A comical twist using probability theory. Let $(\Omega, \mathcal{F}, \mathbb{P}) = \left([0, 1), \mathcal{B}([0,1)), \operatorname{Leb}|_{[0,1)}\right)$ and define $ X_n : \Omega \to \mathbb{R}$ by $ X_n(\omega) = \lfloor (n+1)\omega \rfloor $. Then


*

*Each $X_n$ is uniformly distributed over $\{0, \cdots, n\}$,

*For $\omega \in (0, 1)$, we have $X_n(\omega) \to \infty$ and $n-X_n(\omega) \to \infty$.

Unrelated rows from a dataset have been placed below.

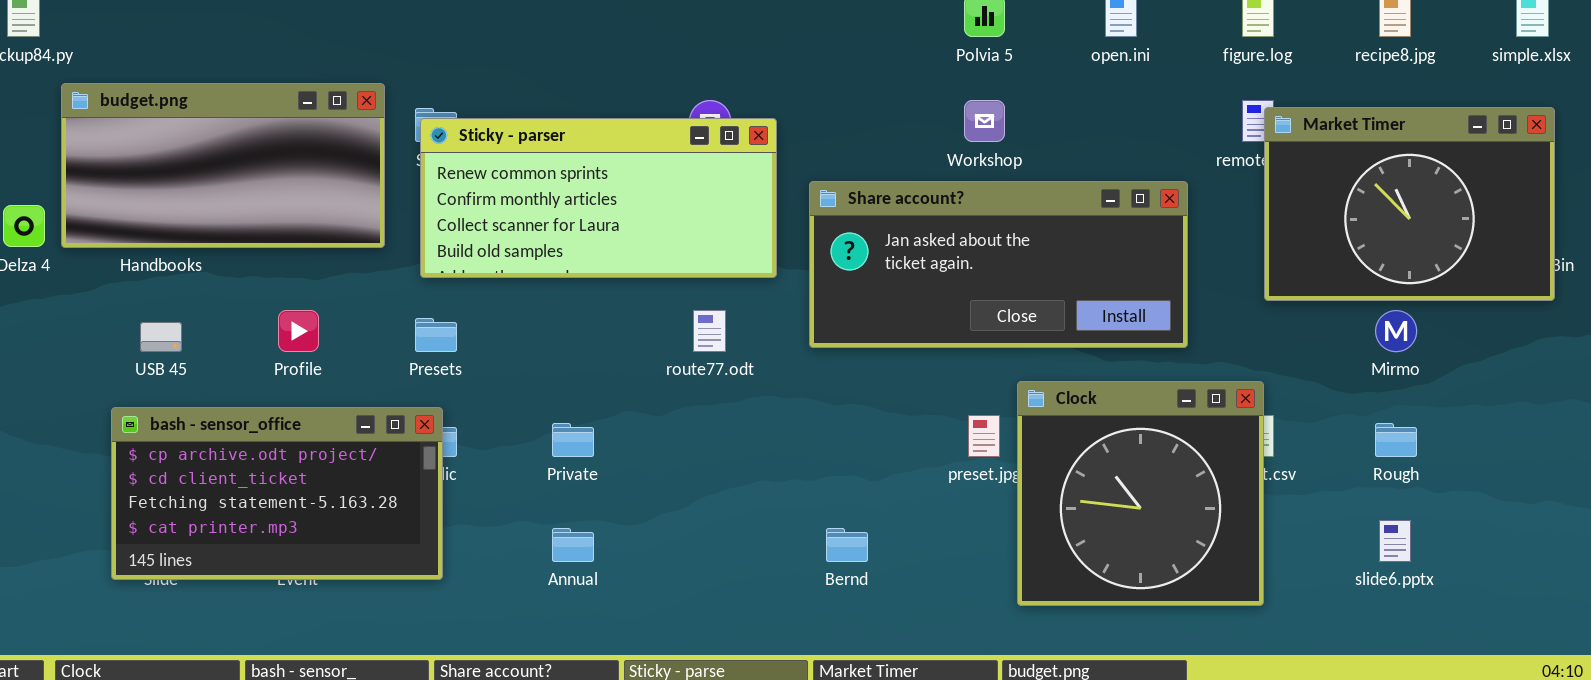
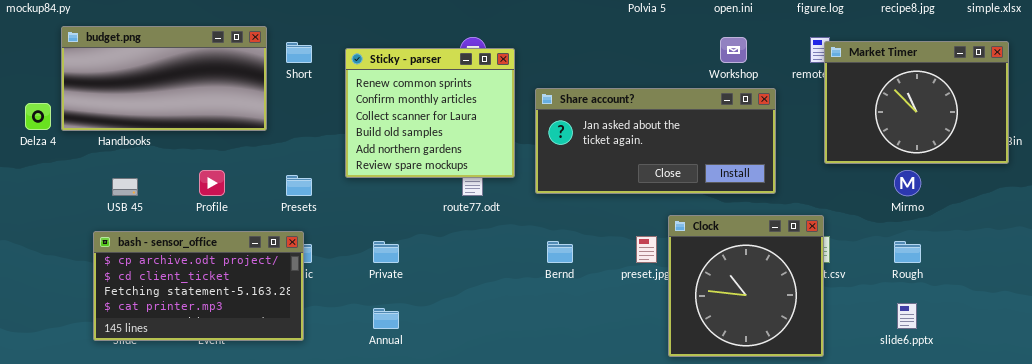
Workshop: [964,100,1005,142] -> [720,37,747,63], moved
Sticky - parser: [420,118,777,278] -> [345,48,515,178], resized
Bernd: [826,528,868,562] -> [547,241,573,263], moved

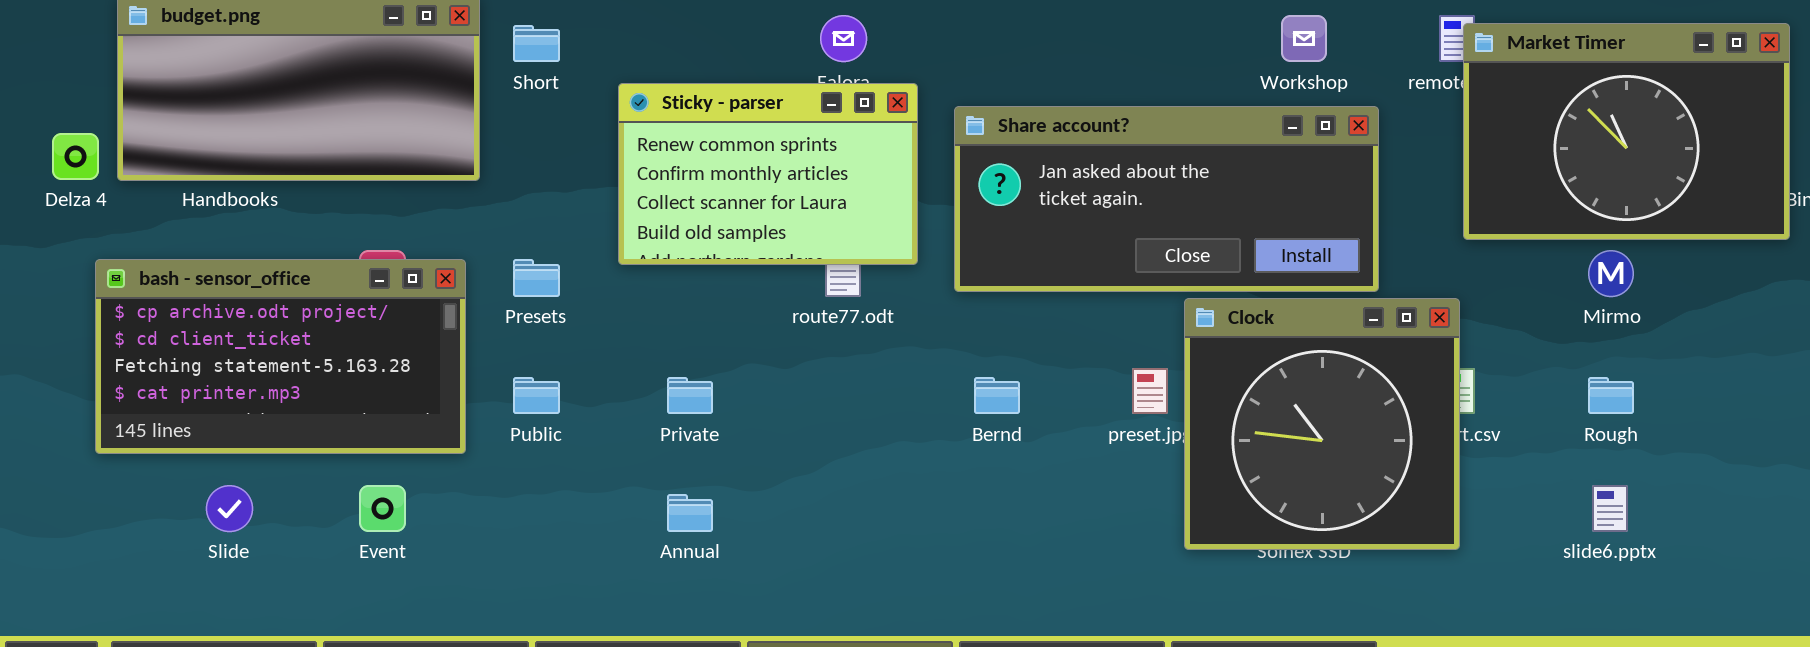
Sticky - parser: [345,48,515,178] -> [618,83,918,265], resized
Clock: [668,215,824,357] -> [1184,298,1460,550], moved
bash - sensor_office: [93,231,304,341] -> [95,259,466,454], moved

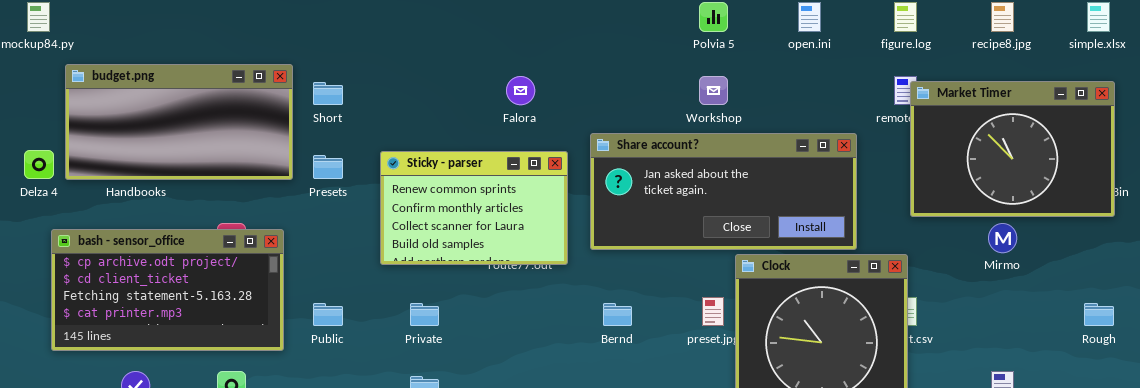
Workshop: [1281,15,1327,62] -> [699,76,728,105], moved
Sticky - parser: [618,83,918,265] -> [380,151,568,265], moved
Presets: [513,259,560,297] -> [313,155,343,179], moved
Rough: [1588,377,1634,414] -> [1084,303,1114,326], moved

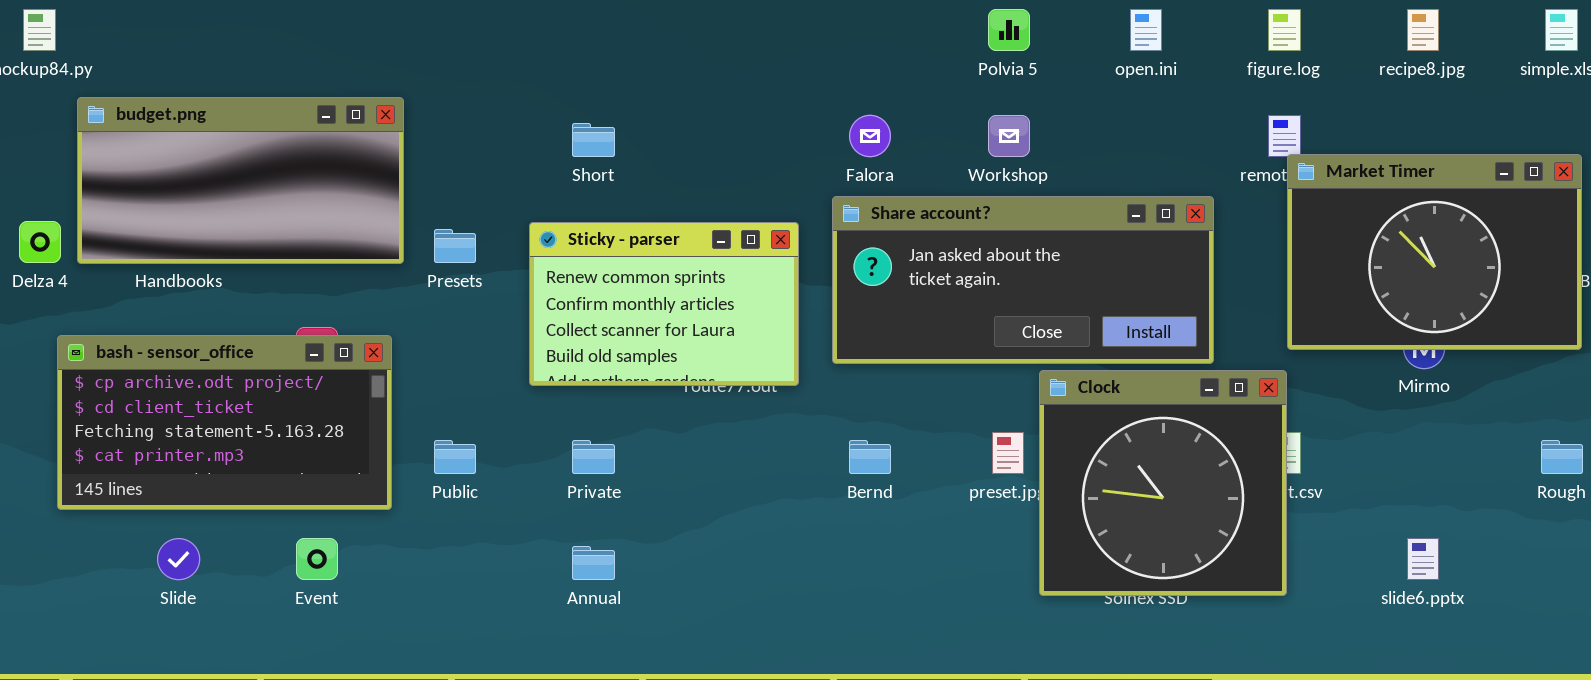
Falora: [506,76,535,105] -> [849,115,891,157], moved
Market Timer: [910,81,1115,217] -> [1287,154,1582,350], moved
Short: [313,82,343,105] -> [572,123,615,157], moved

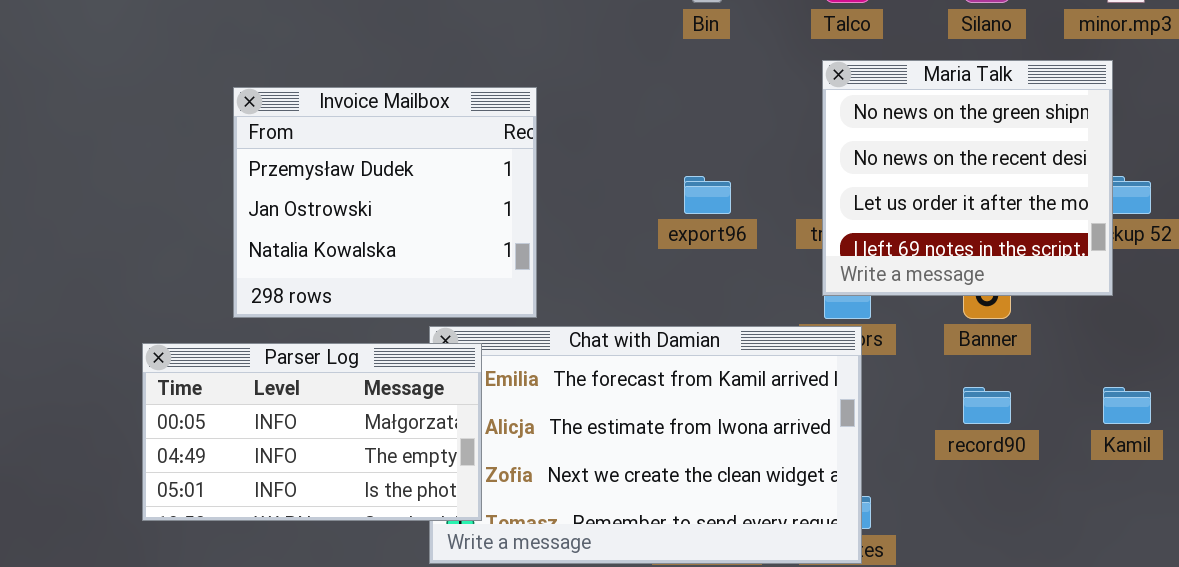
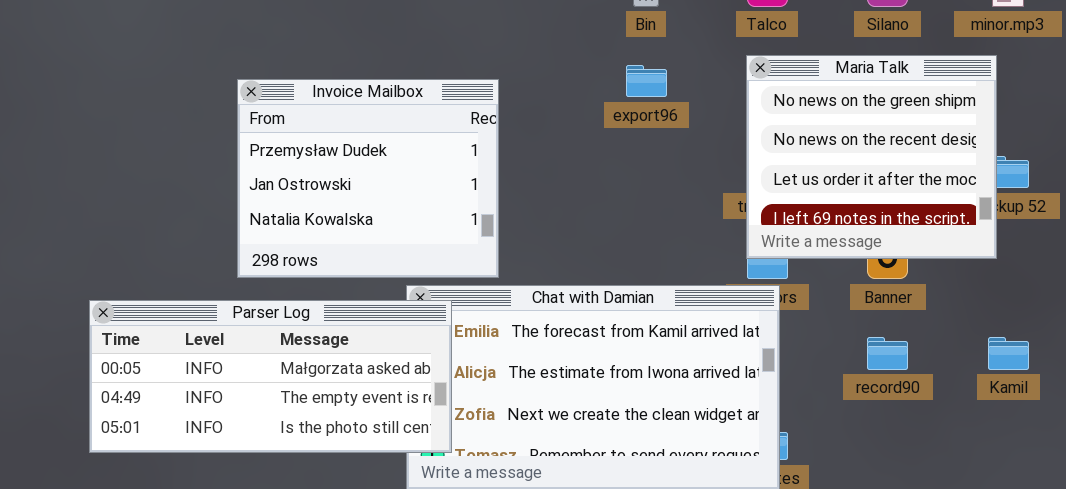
export96: [684,176,731,214] -> [626,65,667,97], moved
Parser Log: [142,343,482,521] -> [89,300,452,453], resized

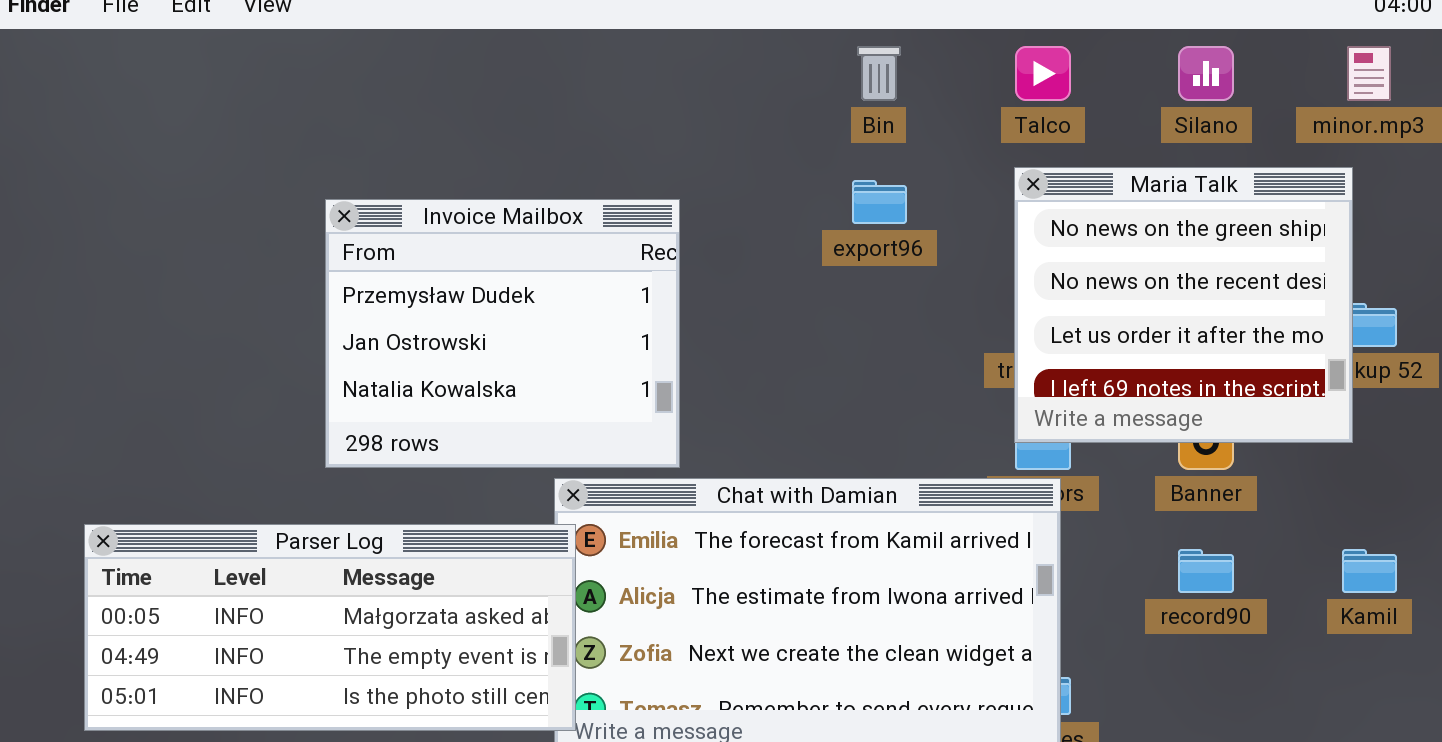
Parser Log: [89,300,452,453] -> [84,524,576,731], moved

Now we note that $ \frac{1}{n+1}\sum_{i=0}^{n} a_i b_{n-i} = \mathbb{E}[a_{X_n}b_{n-X_n}]$. Since $a_{X_n}b_{n-X_n}$ is bounded and converges to $ab$ for $\mathbb{P}$-a.e. $\omega$ (in fact, for all $\omega \in (0, 1)$), the bounded convergence theorem tells that
$$ \lim_{n\to\infty} \frac{1}{n+1}\sum_{i=0}^{n} a_i b_{n-i}
= \mathbb{E}\left[ \lim_{n\to\infty} a_{X_n}b_{n-X_n} \right]
= \mathbb{E}[ab]
= ab. $$
A: Maybe not so bright idea, but in case if generating functions $f$ and $g$ of sequences $\{a_n\}_{n=0}^\infty$ and $\{b_n\}_{n=0}^\infty$, respectively, exist, one can show that the result by the general Leibniz rule is equal to
$$f(1) \cdot g(1) = ab$$
A: Let us set $c_n=(a*b)(n)=\sum_{k=0}^{n}a_k b_{n-k}$ and $f(x)=\sum_{n\geq 0}a_n x^n$, $g(x)=\sum_{n\geq 0} b_n x^n$.
The convolution implies $f(x)\cdot g(x)=\sum_{n\geq 0}c_n x^n$ and our assumptions are
$$ a=\lim_{n\to +\infty}\operatorname*{Res}_{z=0}\frac{f(z)}{z^{n+1}},\qquad b=\lim_{n\to +\infty}\operatorname*{Res}_{z=0}\frac{g(z)}{z^{n+1}}.$$
Let us say that $h(z)=\sum_{n\geq 0}d_n z^n$ is an approximate polynomial iff $\lim_{n\to +\infty}d_n=0$.
Both $f(x)-\frac{a}{1-x}$ and $g(x)-\frac{b}{1-x}$ are approximate polynomials, $f_1(x)$ and $g_1(x)$, and
$$ f(x)g(x) = \frac{ab}{(1-x)^2}+\frac{b f_1(x)}{1-x}+\frac{a g_1(x)}{1-x}+f_1(x)g_1(x), $$
$$ (1-x) f(x)g(x) = \frac{ab}{1-x}+\left(\text{approximate polynomial}\right).$$
By considering the coefficient of $x^n$ in both sides, the last identity implies $\lim_{n\to +\infty}(c_{n+1}-c_n)=ab$, hence $\lim_{n\to +\infty}\frac{c_n}{n}=ab$ follows from Cesàro-Stolz.